Collected data
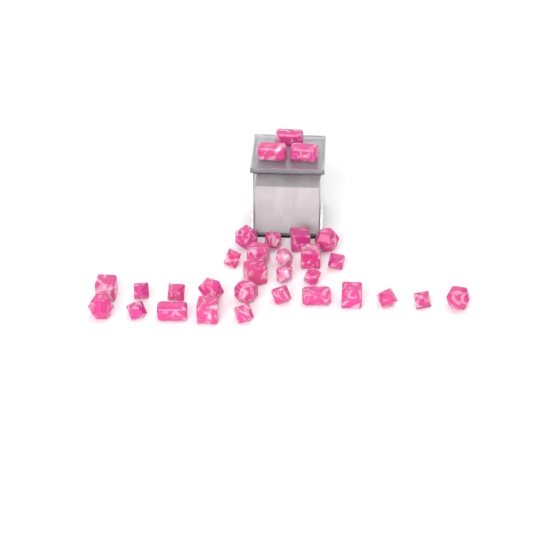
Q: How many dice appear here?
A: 31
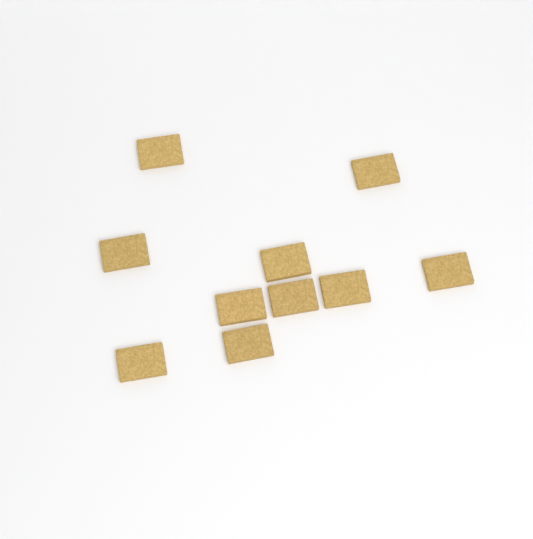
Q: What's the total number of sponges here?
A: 10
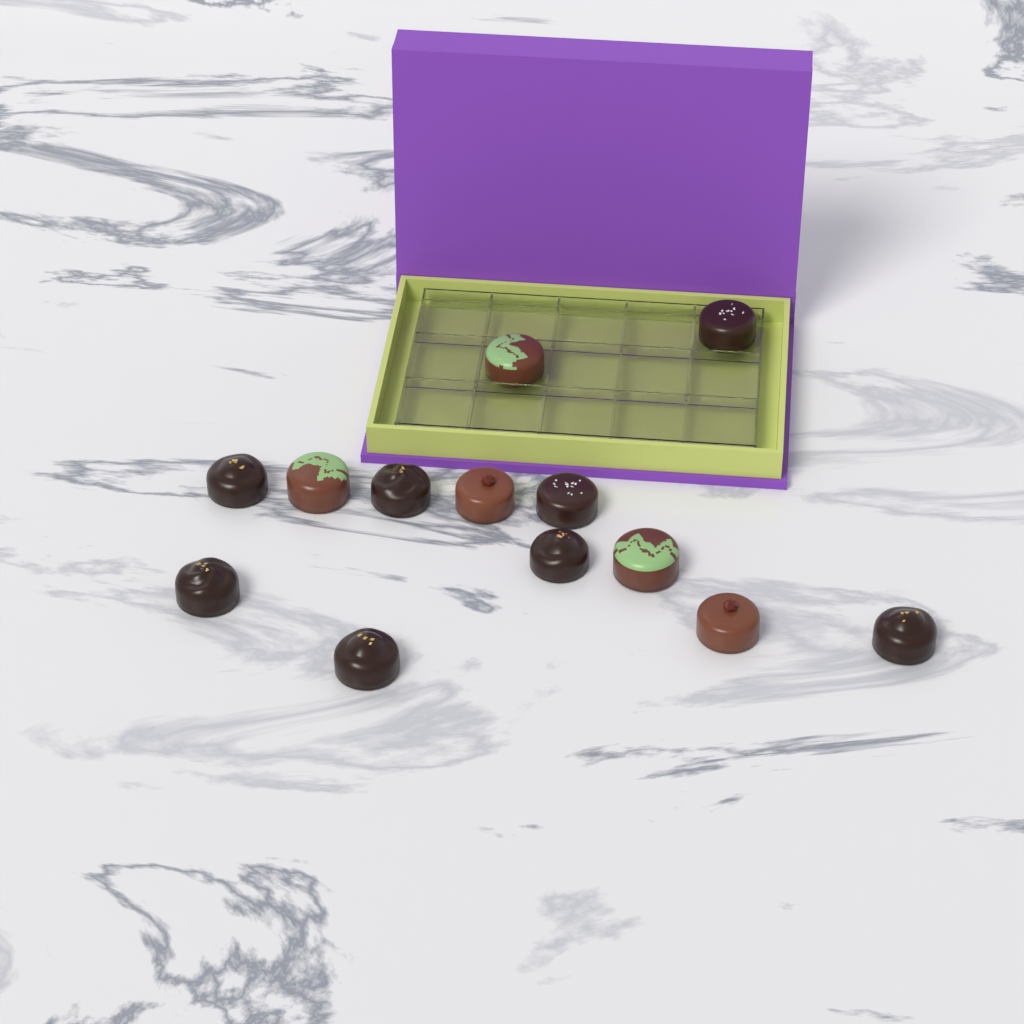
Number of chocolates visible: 13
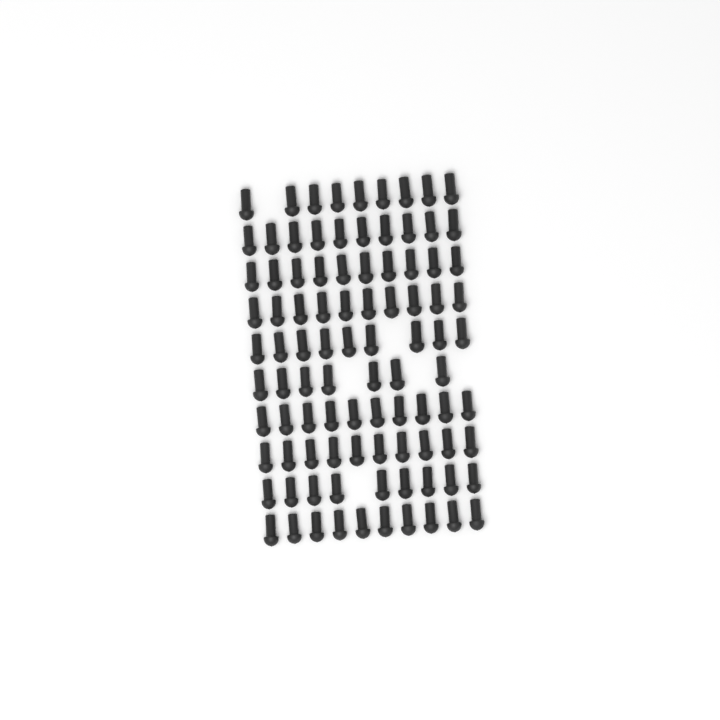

▶ [TASK BRIEF] Repeat all of the data above word for word, leaving out the pictures.

▶ [CORRECT ANSWER]
Q: How many dice appear here?
A: 31
Q: What's the total number of sponges here?
A: 10
Number of chocolates visible: 13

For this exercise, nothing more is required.